▶ _Assignment_
Pick out and copy every line of the listing below that contains the string "kitty". Case counts when matching.

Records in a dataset

╭──

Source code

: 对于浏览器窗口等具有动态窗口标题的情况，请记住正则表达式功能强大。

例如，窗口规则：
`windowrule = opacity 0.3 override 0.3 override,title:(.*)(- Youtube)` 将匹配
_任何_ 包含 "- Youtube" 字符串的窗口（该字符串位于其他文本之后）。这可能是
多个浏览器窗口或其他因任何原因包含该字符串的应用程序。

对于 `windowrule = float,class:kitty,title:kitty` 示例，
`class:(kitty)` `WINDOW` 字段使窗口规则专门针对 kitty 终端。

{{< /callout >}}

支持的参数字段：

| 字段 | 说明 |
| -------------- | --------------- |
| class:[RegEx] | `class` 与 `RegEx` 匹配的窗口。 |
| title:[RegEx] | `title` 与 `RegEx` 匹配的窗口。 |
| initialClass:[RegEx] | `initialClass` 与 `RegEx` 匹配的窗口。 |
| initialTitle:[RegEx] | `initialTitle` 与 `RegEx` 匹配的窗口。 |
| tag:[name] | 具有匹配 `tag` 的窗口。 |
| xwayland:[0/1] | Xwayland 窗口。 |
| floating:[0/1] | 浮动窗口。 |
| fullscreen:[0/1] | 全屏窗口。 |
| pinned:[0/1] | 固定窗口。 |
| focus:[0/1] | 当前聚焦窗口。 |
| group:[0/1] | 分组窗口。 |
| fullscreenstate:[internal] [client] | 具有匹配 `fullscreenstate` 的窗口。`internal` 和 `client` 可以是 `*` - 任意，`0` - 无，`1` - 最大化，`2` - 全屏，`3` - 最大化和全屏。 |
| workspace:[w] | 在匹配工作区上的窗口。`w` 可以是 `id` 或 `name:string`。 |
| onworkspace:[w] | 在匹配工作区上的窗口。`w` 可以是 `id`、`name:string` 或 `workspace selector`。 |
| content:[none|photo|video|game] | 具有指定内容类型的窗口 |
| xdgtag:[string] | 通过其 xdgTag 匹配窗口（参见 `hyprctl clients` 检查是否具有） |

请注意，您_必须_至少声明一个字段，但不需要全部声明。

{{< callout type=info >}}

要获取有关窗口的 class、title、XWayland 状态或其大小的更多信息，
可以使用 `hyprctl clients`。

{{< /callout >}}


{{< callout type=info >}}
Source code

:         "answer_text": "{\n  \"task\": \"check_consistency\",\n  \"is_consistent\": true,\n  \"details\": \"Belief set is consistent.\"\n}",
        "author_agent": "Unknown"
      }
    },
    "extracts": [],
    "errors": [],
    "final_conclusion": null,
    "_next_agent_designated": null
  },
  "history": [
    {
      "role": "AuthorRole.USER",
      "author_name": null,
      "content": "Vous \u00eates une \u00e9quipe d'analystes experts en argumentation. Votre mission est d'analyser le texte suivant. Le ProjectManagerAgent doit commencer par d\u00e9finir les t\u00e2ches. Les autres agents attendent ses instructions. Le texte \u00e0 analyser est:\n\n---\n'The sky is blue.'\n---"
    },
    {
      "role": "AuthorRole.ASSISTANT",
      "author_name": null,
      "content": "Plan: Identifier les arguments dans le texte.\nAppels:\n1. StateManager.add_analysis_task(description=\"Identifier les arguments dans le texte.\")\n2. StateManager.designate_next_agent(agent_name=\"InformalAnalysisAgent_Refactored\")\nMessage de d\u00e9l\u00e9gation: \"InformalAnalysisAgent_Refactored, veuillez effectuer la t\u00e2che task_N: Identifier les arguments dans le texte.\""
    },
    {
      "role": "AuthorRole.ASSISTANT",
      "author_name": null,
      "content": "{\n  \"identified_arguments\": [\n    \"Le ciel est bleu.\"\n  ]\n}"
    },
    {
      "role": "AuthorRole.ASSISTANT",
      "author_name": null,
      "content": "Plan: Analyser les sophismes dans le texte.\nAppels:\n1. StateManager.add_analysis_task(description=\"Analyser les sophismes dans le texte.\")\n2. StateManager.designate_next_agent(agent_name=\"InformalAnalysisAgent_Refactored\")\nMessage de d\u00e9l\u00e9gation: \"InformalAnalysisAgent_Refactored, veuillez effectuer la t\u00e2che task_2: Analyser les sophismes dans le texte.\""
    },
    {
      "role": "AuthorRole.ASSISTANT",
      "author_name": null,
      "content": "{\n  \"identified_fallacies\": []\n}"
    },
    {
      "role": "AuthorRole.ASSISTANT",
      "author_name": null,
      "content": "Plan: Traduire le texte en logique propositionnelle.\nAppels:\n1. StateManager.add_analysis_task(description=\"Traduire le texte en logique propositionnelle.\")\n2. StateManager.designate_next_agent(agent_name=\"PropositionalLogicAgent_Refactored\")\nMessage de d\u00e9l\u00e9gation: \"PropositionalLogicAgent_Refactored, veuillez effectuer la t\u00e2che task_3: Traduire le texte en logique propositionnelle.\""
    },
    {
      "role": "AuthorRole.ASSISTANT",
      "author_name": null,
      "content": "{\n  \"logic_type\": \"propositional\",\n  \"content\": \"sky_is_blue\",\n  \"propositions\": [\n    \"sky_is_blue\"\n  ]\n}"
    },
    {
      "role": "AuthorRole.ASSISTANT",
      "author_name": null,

╰──

▶ _Your solution_
对于 `windowrule = float,class:kitty,title:kitty` 示例，
`class:(kitty)` `WINDOW` 字段使窗口规则专门针对 kitty 终端。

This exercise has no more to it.